網膜静脈閉塞症とは
網膜静脈閉塞症とは、網膜の静脈が詰まる病気です。血流が滞ることで、黄斑浮腫や眼底出血を引き起こすことがあります。
高血圧および動脈硬化が発症に大きく影響しており、このことから50代以降の方によく見られる眼疾患となっています。
網膜静脈閉塞症は、大きく以下の2つに分類されます。
網膜中心静脈閉塞症
眼球と脳をつなぐ「網膜中心静脈」が詰まるタイプです。
網膜全体に悪影響がおよび、眼底や黄斑での出血・浮腫などを招きます。出血は時間経過によって治まりますが、浮腫が残ることもあります。
比較的、若い世代で発症します。
網膜静脈分枝閉塞症
網膜の動脈と網膜が交差する部位が閉塞するタイプです。網膜静脈閉塞症のうち、大部分を占めます。
黄斑浮腫、眼底出血を引き起こします。出血が治まっても、浮腫が残る・視力が回復しないということがあります。
網膜静脈閉塞症の症状・見え方
網膜静脈分岐閉塞症
眼底出血の部位によっては、視野の一部または全体がぼやけて見えるといった症状を伴います。
また、浮腫が黄斑に及んでいる場合には、重度の視力障害を伴います。
網膜中心静脈閉塞症
黄斑に浮腫が生じることで、深刻な視力障害が引き起こされます。
硝子体出血を起こした場合には、飛蚊症、かすみ目などの症状を伴います。
新生血管が隅角に及び、失明に至るということもあります。
網膜静脈閉塞症の原因
網膜静脈閉塞症の原因は、高血圧および高血圧に伴う動脈硬化にあります。
高血圧・動脈硬化によって網膜の静脈が圧迫されると、血栓が生じ、眼底出血・黄斑浮腫などを引き起こします。
その他、糖尿病の方、肥満の方なども、そうでない場合と比べると網膜静脈閉塞症の発症リスクが高くなると言われています。
網膜静脈閉塞症の検査
視力検査
網膜静脈閉塞症の症状の1つである、視力低下の有無を調べます。
眼圧検査
網膜静脈閉塞症は難治性の緑内障を合併することがあるため、眼圧を調べます。

[利用可能なデータ]
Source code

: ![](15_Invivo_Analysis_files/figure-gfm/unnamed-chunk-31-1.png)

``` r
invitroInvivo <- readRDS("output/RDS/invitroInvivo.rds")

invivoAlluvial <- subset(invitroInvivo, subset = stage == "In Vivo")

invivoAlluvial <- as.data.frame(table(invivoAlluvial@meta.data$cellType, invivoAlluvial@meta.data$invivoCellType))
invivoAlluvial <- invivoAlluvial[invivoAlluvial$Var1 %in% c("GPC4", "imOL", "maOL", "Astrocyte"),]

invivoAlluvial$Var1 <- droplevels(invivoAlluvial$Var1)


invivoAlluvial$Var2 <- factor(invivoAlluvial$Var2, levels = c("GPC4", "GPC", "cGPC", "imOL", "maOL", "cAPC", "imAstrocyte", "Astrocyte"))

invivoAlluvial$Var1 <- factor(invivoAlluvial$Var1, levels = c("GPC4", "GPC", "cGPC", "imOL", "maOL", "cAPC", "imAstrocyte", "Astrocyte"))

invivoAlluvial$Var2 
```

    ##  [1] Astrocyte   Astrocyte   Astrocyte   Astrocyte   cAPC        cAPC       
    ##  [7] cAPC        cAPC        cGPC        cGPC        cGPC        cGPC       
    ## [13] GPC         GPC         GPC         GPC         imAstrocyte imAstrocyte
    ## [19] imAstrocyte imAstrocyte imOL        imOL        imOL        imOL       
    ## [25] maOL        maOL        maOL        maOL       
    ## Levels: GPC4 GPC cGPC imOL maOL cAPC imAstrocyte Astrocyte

[要件 1] 網膜静脈閉塞症に関する本文のうち、「網膜全体に悪影響がおよび」で始まる段落を、主な事実を保ったまま、より簡潔な文に書き改めてください。
[要件 2] 網膜静脈閉塞症に関する本文から、「比較的、若い世代で発症します。」から「黄斑に浮腫が生じることで、深刻な視力障害が引き起こされます。」までを、その語句も含めて一字一句違えずに書き写してください。

[作業結果 1] 網膜全体が影響を受け、眼底や黄斑に出血や浮腫が生じます。出血は時間とともに治まりますが、浮腫は残ることがあります。

[作業結果 2]
比較的、若い世代で発症します。
網膜静脈分枝閉塞症
網膜の動脈と網膜が交差する部位が閉塞するタイプです。網膜静脈閉塞症のうち、大部分を占めます。
黄斑浮腫、眼底出血を引き起こします。出血が治まっても、浮腫が残る・視力が回復しないということがあります。
網膜静脈閉塞症の症状・見え方
網膜静脈分岐閉塞症
眼底出血の部位によっては、視野の一部または全体がぼやけて見えるといった症状を伴います。
また、浮腫が黄斑に及んでいる場合には、重度の視力障害を伴います。
網膜中心静脈閉塞症
黄斑に浮腫が生じることで、深刻な視力障害が引き起こされます。